In the records below, count every line where the string "could" appears, and reply with the count only.
DATA SHOWN Start Marker
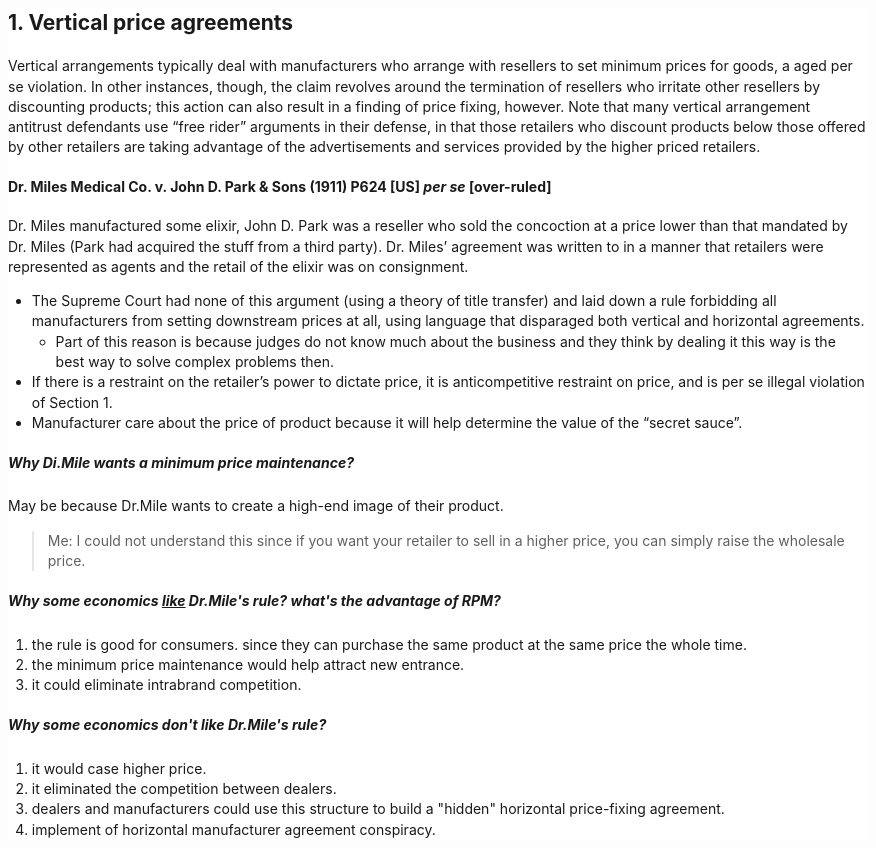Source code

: 

## 1. Vertical price agreements 

Vertical arrangements typically deal with manufacturers who arrange with resellers to set minimum prices for goods, a aged per se violation. In other instances, though, the claim revolves around the termination of resellers who irritate other resellers by discounting products; this action can also result in a finding of price fixing, however. Note that many vertical arrangement antitrust defendants use “free rider” arguments in their defense, in that those retailers who discount products below those offered by other retailers are taking advantage of the advertisements and services provided by the higher priced retailers.

#### Dr. Miles Medical Co. v. John D. Park & Sons (1911)  P624 [US] *per se* [over-ruled]

Dr. Miles manufactured some elixir, John D. Park was a reseller who sold the concoction at a price lower than that mandated by Dr. Miles (Park had acquired the stuff from a third party). Dr. Miles’ agreement was written to in a manner that retailers were represented as agents and the retail of the elixir was on consignment. 

* The Supreme Court had none of this argument (using a theory of title transfer) and laid down a rule forbidding all manufacturers from setting downstream prices at all, using language that disparaged both vertical and horizontal agreements. 
  * Part of this reason is because judges do not know much about the business and they think by dealing it this way is the best way to solve complex problems then.
* If there is a restraint on the retailer’s power to dictate price, it is anticompetitive restraint on price, and is per se illegal violation of Section 1. 
* Manufacturer care about the price of product because it will help determine the value of the “secret sauce”. 


##### Why Di.Mile wants a minimum price maintenance?

May be because Dr.Mile wants to create a high-end image of their product.

> Me: I could not understand this since if you want your retailer to sell in a higher price, you can simply raise the wholesale price.

##### Why some economics <u>like</u> Dr.Mile's rule? what's the advantage of RPM?

1. the rule is good for consumers. since they can purchase the same product at the same price the whole time.
2. the minimum price maintenance would help attract new entrance.
3. it could eliminate intrabrand competition.

##### Why some economics don't like Dr.Mile's rule?

1. it would case higher price.
2. it eliminated the competition between dealers.
3. dealers and manufacturers could use this structure to build a "hidden" horizontal price-fixing agreement.
4. implement of horizontal manufacturer agreement conspiracy.

##### 


[Antitrust]: https://github.com/Hanchor/Outline/blob/master/Anti-Trust.html	"Antitrust"
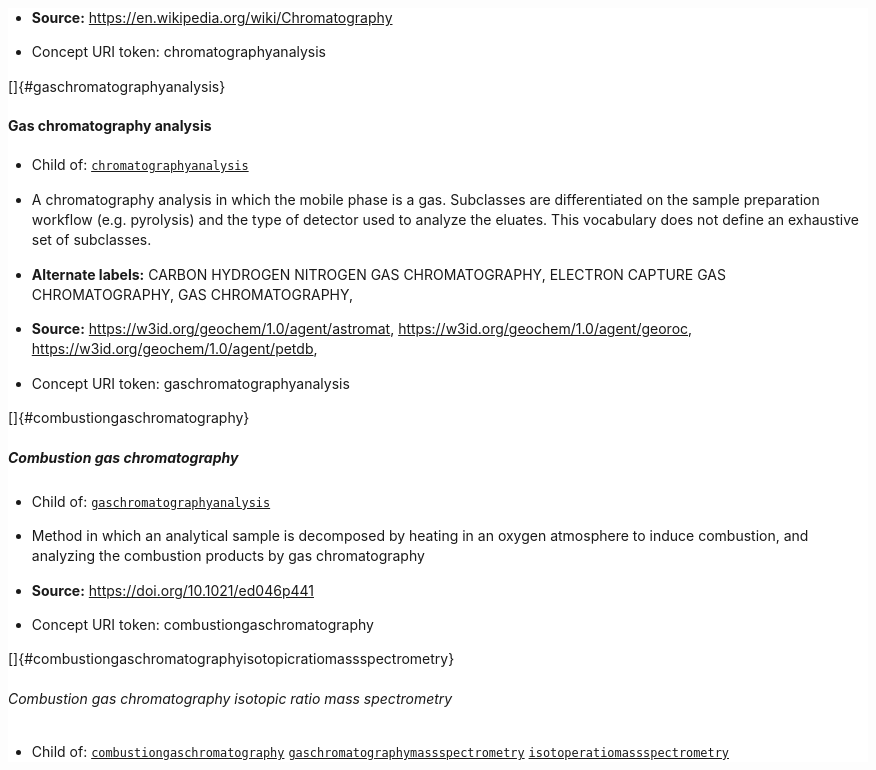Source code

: - **Source:**
https://en.wikipedia.org/wiki/Chromatography

- Concept URI token: chromatographyanalysis


[]{#gaschromatographyanalysis}

####  Gas chromatography analysis


- Child of:
 [`chromatographyanalysis`](#chromatographyanalysis)

- A chromatography analysis in which the mobile phase is a gas.
Subclasses are differentiated on the sample preparation workflow (e.g.
pyrolysis) and the type of detector used to analyze the eluates. This
vocabulary does not define an exhaustive set of subclasses.

- **Alternate labels:**
CARBON HYDROGEN NITROGEN GAS CHROMATOGRAPHY, 
ELECTRON CAPTURE GAS CHROMATOGRAPHY, 
GAS CHROMATOGRAPHY, 


- **Source:**
https://w3id.org/geochem/1.0/agent/astromat, 
https://w3id.org/geochem/1.0/agent/georoc, 
https://w3id.org/geochem/1.0/agent/petdb, 

- Concept URI token: gaschromatographyanalysis


[]{#combustiongaschromatography}

#####  Combustion gas chromatography


- Child of:
 [`gaschromatographyanalysis`](#gaschromatographyanalysis)

- Method in which an analytical sample is decomposed by heating in an
oxygen atmosphere to induce combustion, and analyzing the combustion
products by gas chromatography

- **Source:**
<https://doi.org/10.1021/ed046p441>

- Concept URI token: combustiongaschromatography


[]{#combustiongaschromatographyisotopicratiomassspectrometry}

######  Combustion gas chromatography isotopic ratio mass spectrometry


- Child of:
 [`combustiongaschromatography`](#combustiongaschromatography)
 [`gaschromatographymassspectrometry`](#gaschromatographymassspectrometry)
 [`isotoperatiomassspectrometry`](#isotoperatiomassspectrometry)
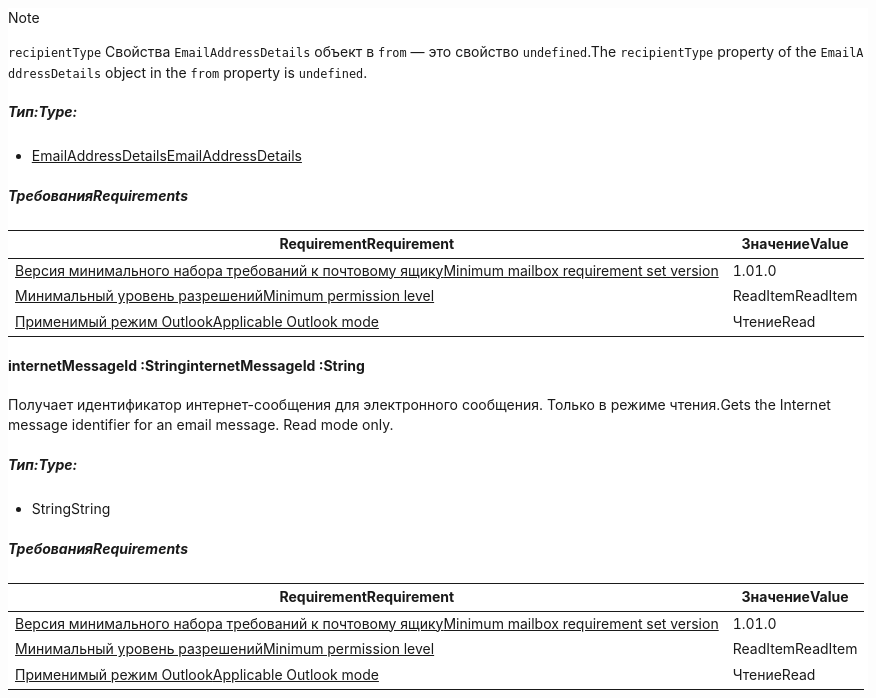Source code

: > [!NOTE]
> <span data-ttu-id="df7d8-258">`recipientType` Свойства `EmailAddressDetails` объект в `from` — это свойство `undefined`.</span><span class="sxs-lookup"><span data-stu-id="df7d8-258">The `recipientType` property of the `EmailAddressDetails` object in the `from` property is `undefined`.</span></span>

##### <a name="type"></a><span data-ttu-id="df7d8-259">Тип:</span><span class="sxs-lookup"><span data-stu-id="df7d8-259">Type:</span></span>

*   [<span data-ttu-id="df7d8-260">EmailAddressDetails</span><span class="sxs-lookup"><span data-stu-id="df7d8-260">EmailAddressDetails</span></span>](/javascript/api/outlook_1_3/office.emailaddressdetails)

##### <a name="requirements"></a><span data-ttu-id="df7d8-261">Требования</span><span class="sxs-lookup"><span data-stu-id="df7d8-261">Requirements</span></span>

|<span data-ttu-id="df7d8-262">Requirement</span><span class="sxs-lookup"><span data-stu-id="df7d8-262">Requirement</span></span>| <span data-ttu-id="df7d8-263">Значение</span><span class="sxs-lookup"><span data-stu-id="df7d8-263">Value</span></span>|
|---|---|
|[<span data-ttu-id="df7d8-264">Версия минимального набора требований к почтовому ящику</span><span class="sxs-lookup"><span data-stu-id="df7d8-264">Minimum mailbox requirement set version</span></span>](/javascript/office/requirement-sets/outlook-api-requirement-sets)| <span data-ttu-id="df7d8-265">1.0</span><span class="sxs-lookup"><span data-stu-id="df7d8-265">1.0</span></span>|
|[<span data-ttu-id="df7d8-266">Минимальный уровень разрешений</span><span class="sxs-lookup"><span data-stu-id="df7d8-266">Minimum permission level</span></span>](https://docs.microsoft.com/outlook/add-ins/understanding-outlook-add-in-permissions)| <span data-ttu-id="df7d8-267">ReadItem</span><span class="sxs-lookup"><span data-stu-id="df7d8-267">ReadItem</span></span>|
|[<span data-ttu-id="df7d8-268">Применимый режим Outlook</span><span class="sxs-lookup"><span data-stu-id="df7d8-268">Applicable Outlook mode</span></span>](https://docs.microsoft.com/outlook/add-ins/#extension-points)| <span data-ttu-id="df7d8-269">Чтение</span><span class="sxs-lookup"><span data-stu-id="df7d8-269">Read</span></span>|

#### <a name="internetmessageid-string"></a><span data-ttu-id="df7d8-270">internetMessageId :String</span><span class="sxs-lookup"><span data-stu-id="df7d8-270">internetMessageId :String</span></span>

<span data-ttu-id="df7d8-p114">Получает идентификатор интернет-сообщения для электронного сообщения. Только в режиме чтения.</span><span class="sxs-lookup"><span data-stu-id="df7d8-p114">Gets the Internet message identifier for an email message. Read mode only.</span></span>

##### <a name="type"></a><span data-ttu-id="df7d8-273">Тип:</span><span class="sxs-lookup"><span data-stu-id="df7d8-273">Type:</span></span>

*   <span data-ttu-id="df7d8-274">String</span><span class="sxs-lookup"><span data-stu-id="df7d8-274">String</span></span>

##### <a name="requirements"></a><span data-ttu-id="df7d8-275">Требования</span><span class="sxs-lookup"><span data-stu-id="df7d8-275">Requirements</span></span>

|<span data-ttu-id="df7d8-276">Requirement</span><span class="sxs-lookup"><span data-stu-id="df7d8-276">Requirement</span></span>| <span data-ttu-id="df7d8-277">Значение</span><span class="sxs-lookup"><span data-stu-id="df7d8-277">Value</span></span>|
|---|---|
|[<span data-ttu-id="df7d8-278">Версия минимального набора требований к почтовому ящику</span><span class="sxs-lookup"><span data-stu-id="df7d8-278">Minimum mailbox requirement set version</span></span>](/javascript/office/requirement-sets/outlook-api-requirement-sets)| <span data-ttu-id="df7d8-279">1.0</span><span class="sxs-lookup"><span data-stu-id="df7d8-279">1.0</span></span>|
|[<span data-ttu-id="df7d8-280">Минимальный уровень разрешений</span><span class="sxs-lookup"><span data-stu-id="df7d8-280">Minimum permission level</span></span>](https://docs.microsoft.com/outlook/add-ins/understanding-outlook-add-in-permissions)| <span data-ttu-id="df7d8-281">ReadItem</span><span class="sxs-lookup"><span data-stu-id="df7d8-281">ReadItem</span></span>|
|[<span data-ttu-id="df7d8-282">Применимый режим Outlook</span><span class="sxs-lookup"><span data-stu-id="df7d8-282">Applicable Outlook mode</span></span>](https://docs.microsoft.com/outlook/add-ins/#extension-points)| <span data-ttu-id="df7d8-283">Чтение</span><span class="sxs-lookup"><span data-stu-id="df7d8-283">Read</span></span>|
DATA SHOWN End Marker
» **EXERCISE ANSWER**
3